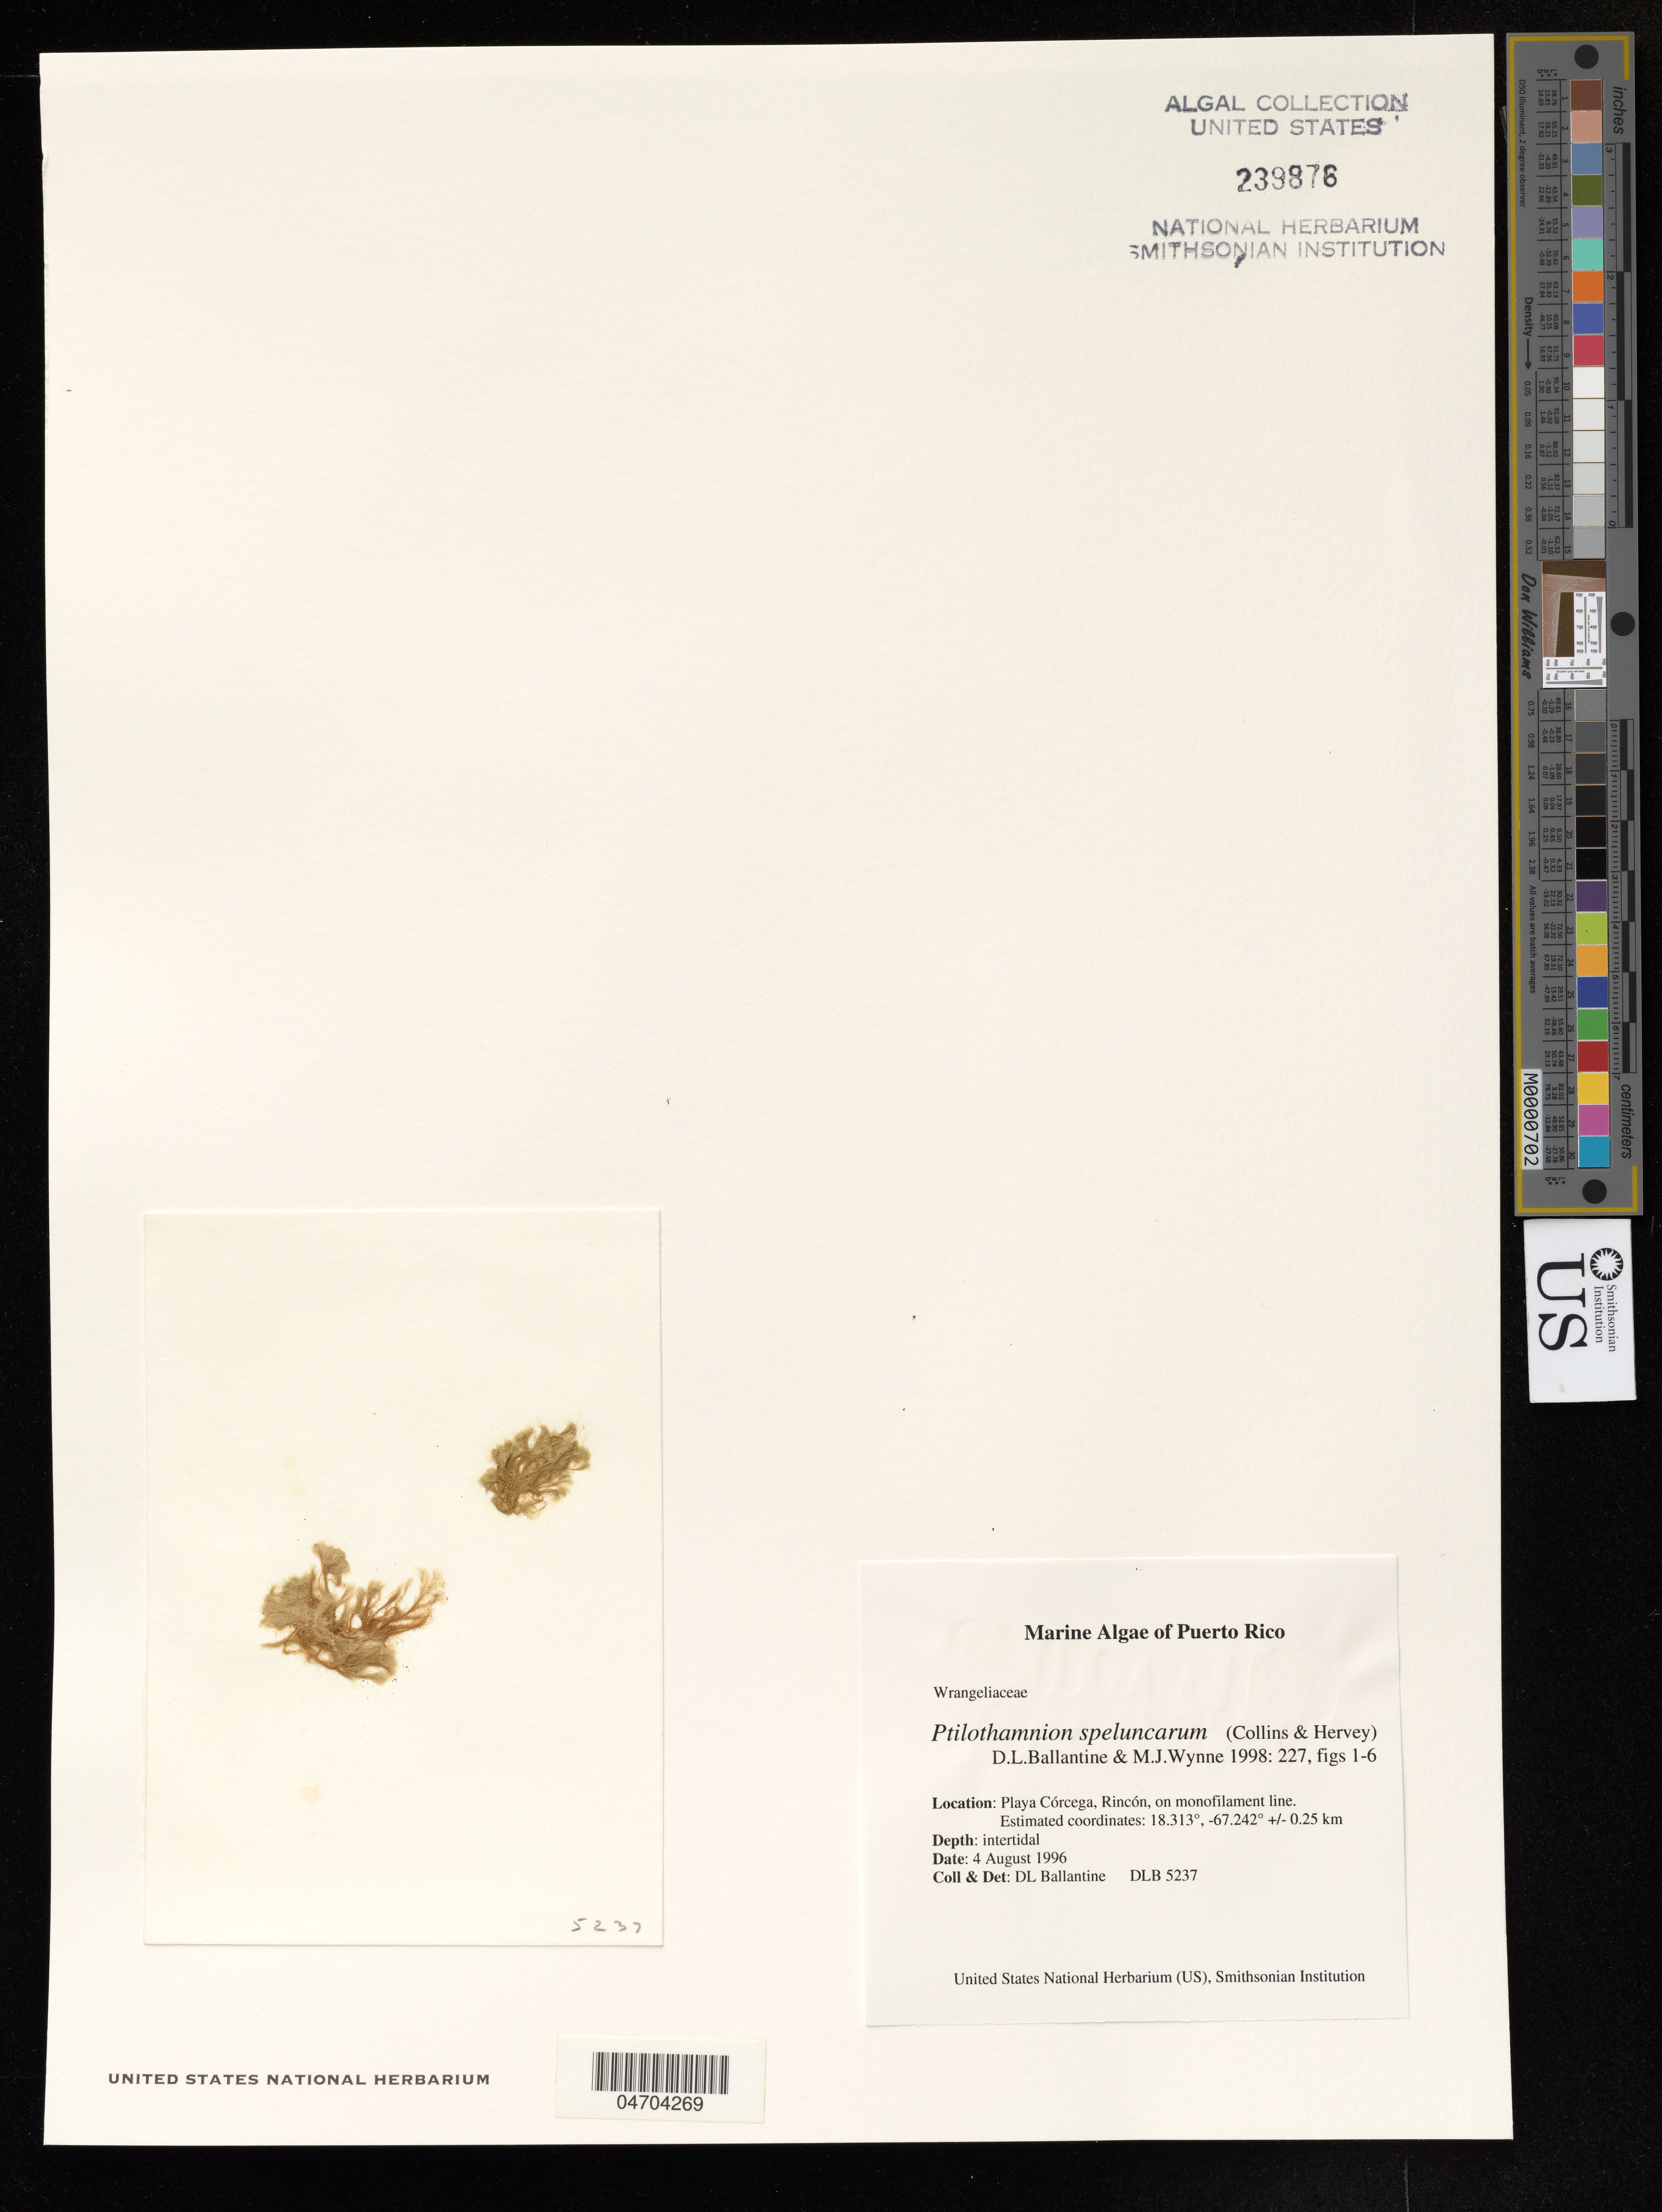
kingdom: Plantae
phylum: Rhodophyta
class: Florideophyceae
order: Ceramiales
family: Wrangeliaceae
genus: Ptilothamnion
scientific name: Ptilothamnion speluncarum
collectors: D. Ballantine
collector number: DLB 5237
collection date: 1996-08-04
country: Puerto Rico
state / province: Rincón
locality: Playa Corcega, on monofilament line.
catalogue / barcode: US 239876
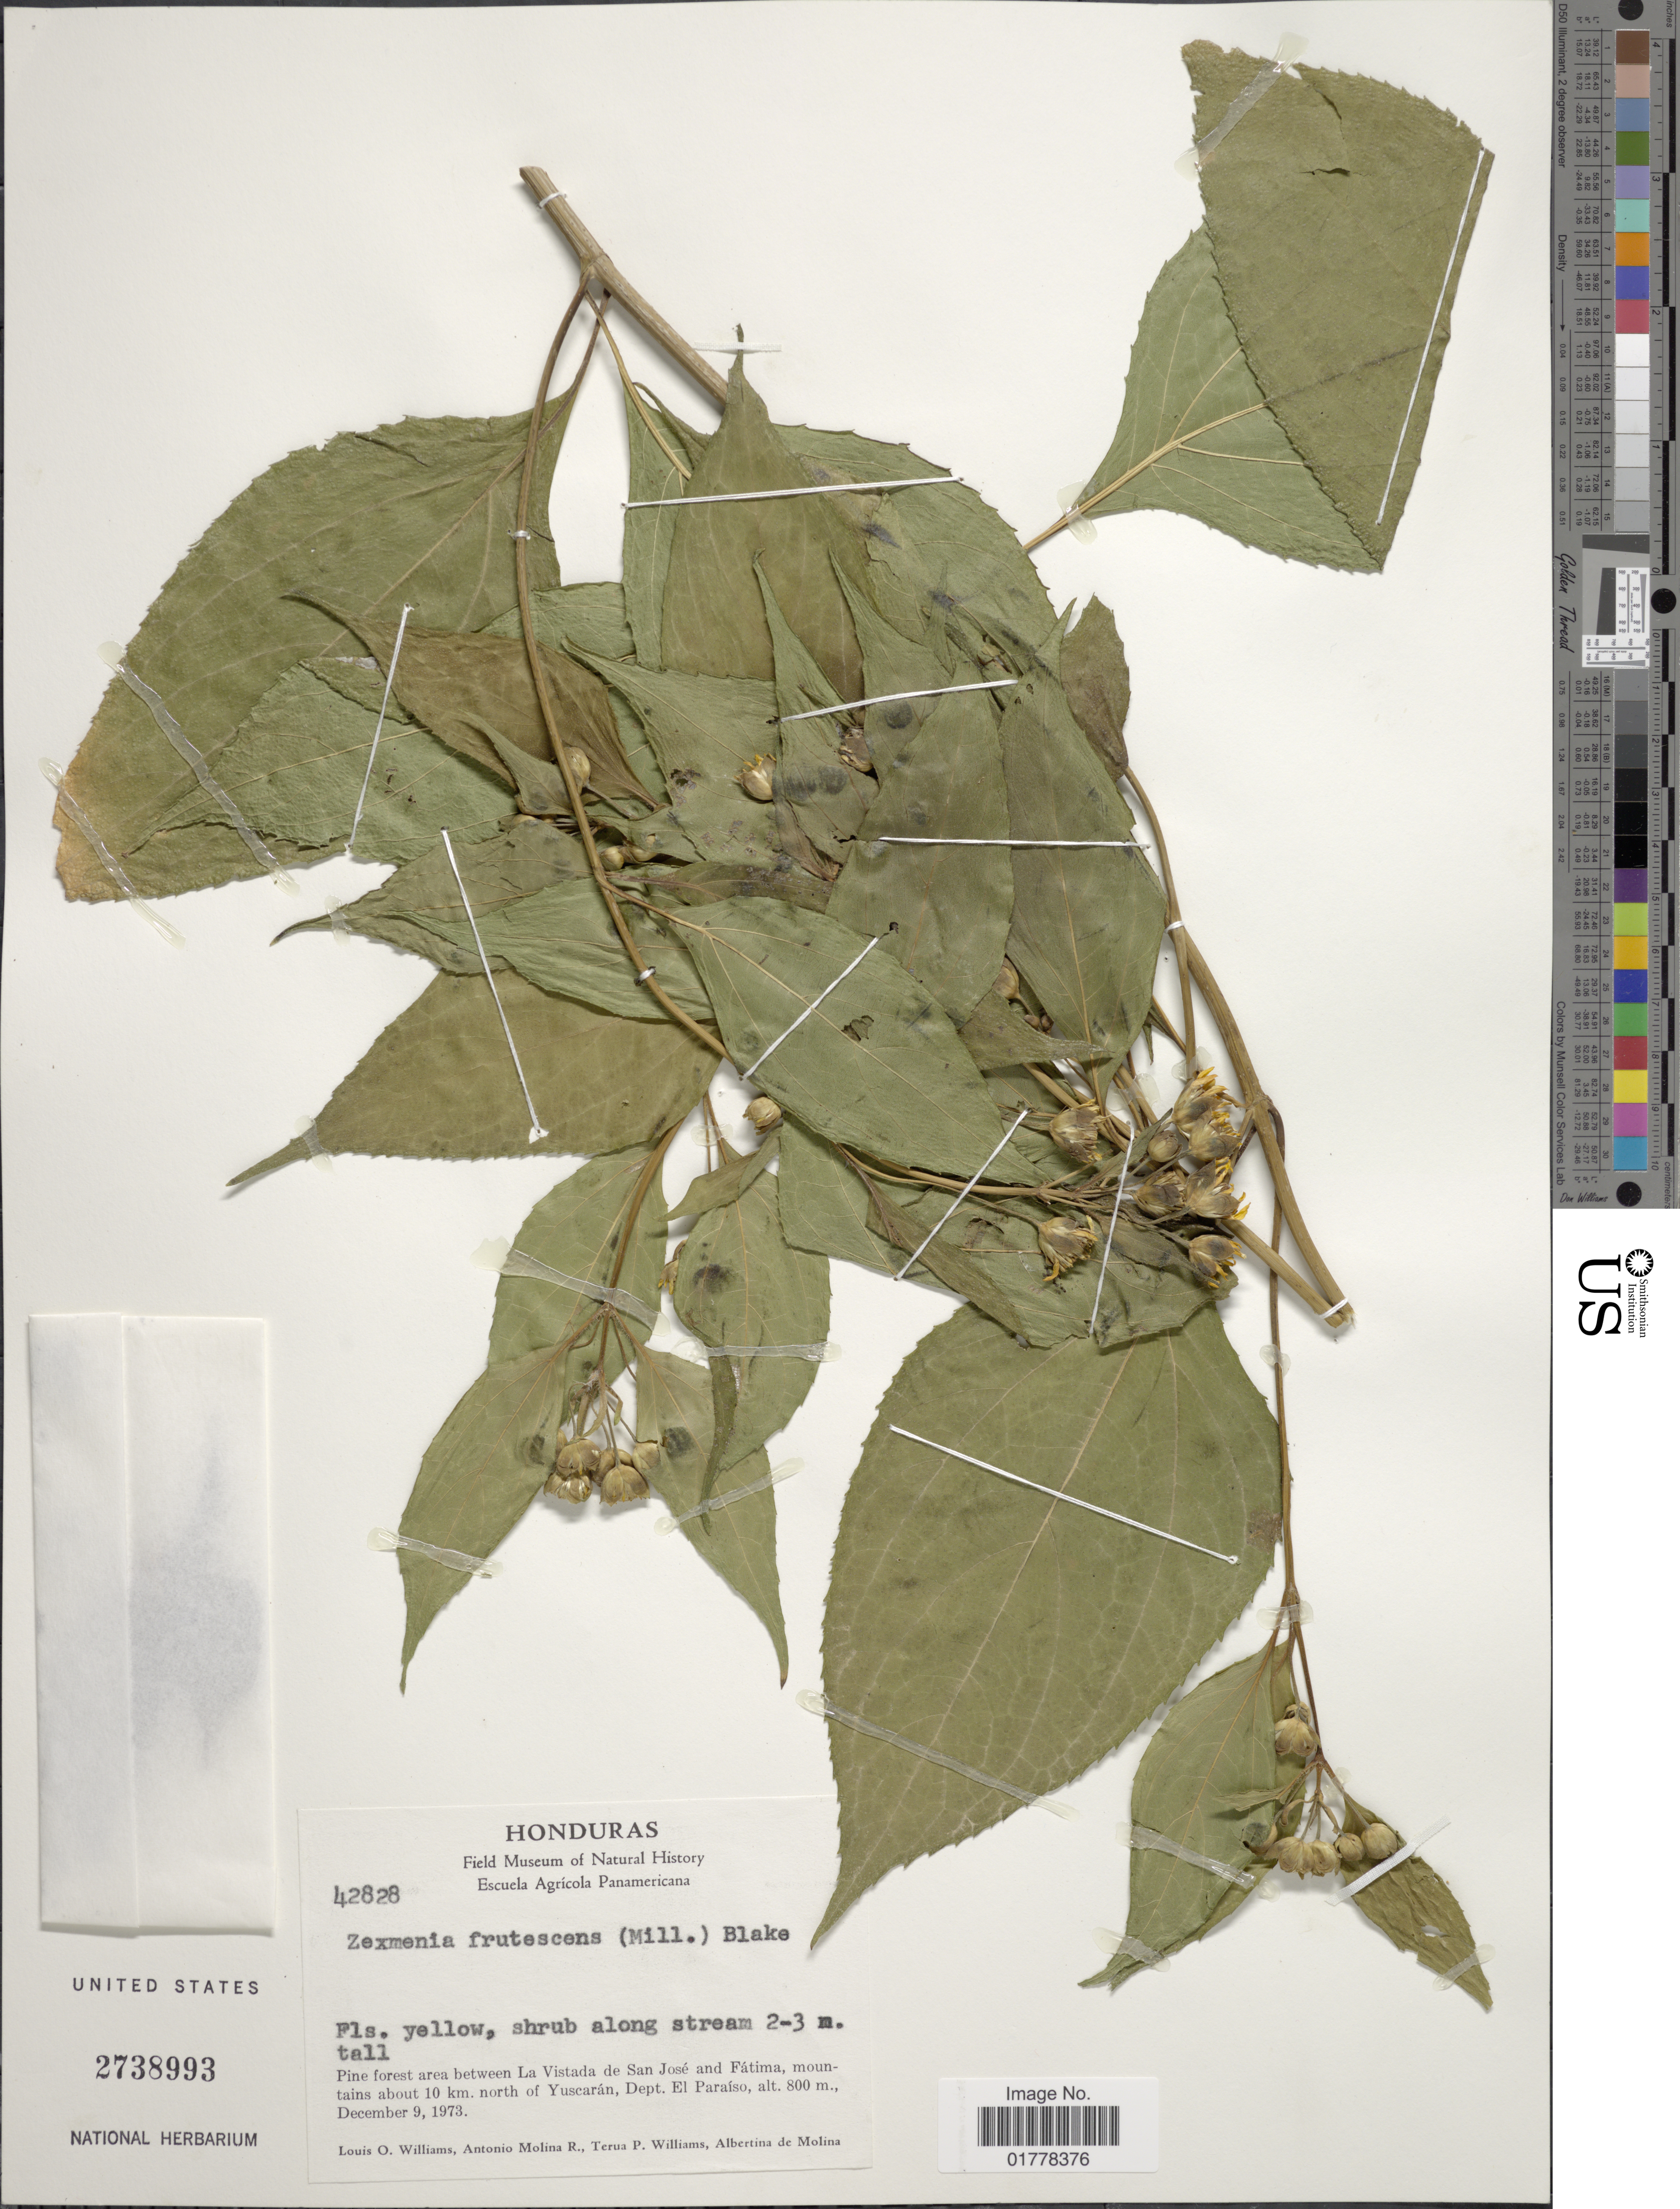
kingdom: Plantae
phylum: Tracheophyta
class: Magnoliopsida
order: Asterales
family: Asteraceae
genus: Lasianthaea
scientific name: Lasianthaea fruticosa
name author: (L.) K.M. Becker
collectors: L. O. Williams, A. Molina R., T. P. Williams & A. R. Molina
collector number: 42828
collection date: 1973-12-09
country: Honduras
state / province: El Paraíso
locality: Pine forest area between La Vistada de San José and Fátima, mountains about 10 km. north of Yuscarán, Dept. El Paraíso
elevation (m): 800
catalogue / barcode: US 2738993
- - -
Update all the lines above by changing "collector number" to "field number" wherever it occurs, with everything else left as is. Leave the pictures out.

kingdom: Plantae
phylum: Rhodophyta
class: Florideophyceae
order: Ceramiales
family: Wrangeliaceae
genus: Ptilothamnion
scientific name: Ptilothamnion speluncarum
collectors: D. Ballantine
field number: DLB 5237
collection date: 1996-08-04
country: Puerto Rico
state / province: Rincón
locality: Playa Corcega, on monofilament line.
catalogue / barcode: US 239876
kingdom: Plantae
phylum: Tracheophyta
class: Magnoliopsida
order: Asterales
family: Asteraceae
genus: Lasianthaea
scientific name: Lasianthaea fruticosa
name author: (L.) K.M. Becker
collectors: L. O. Williams, A. Molina R., T. P. Williams & A. R. Molina
field number: 42828
collection date: 1973-12-09
country: Honduras
state / province: El Paraíso
locality: Pine forest area between La Vistada de San José and Fátima, mountains about 10 km. north of Yuscarán, Dept. El Paraíso
elevation (m): 800
catalogue / barcode: US 2738993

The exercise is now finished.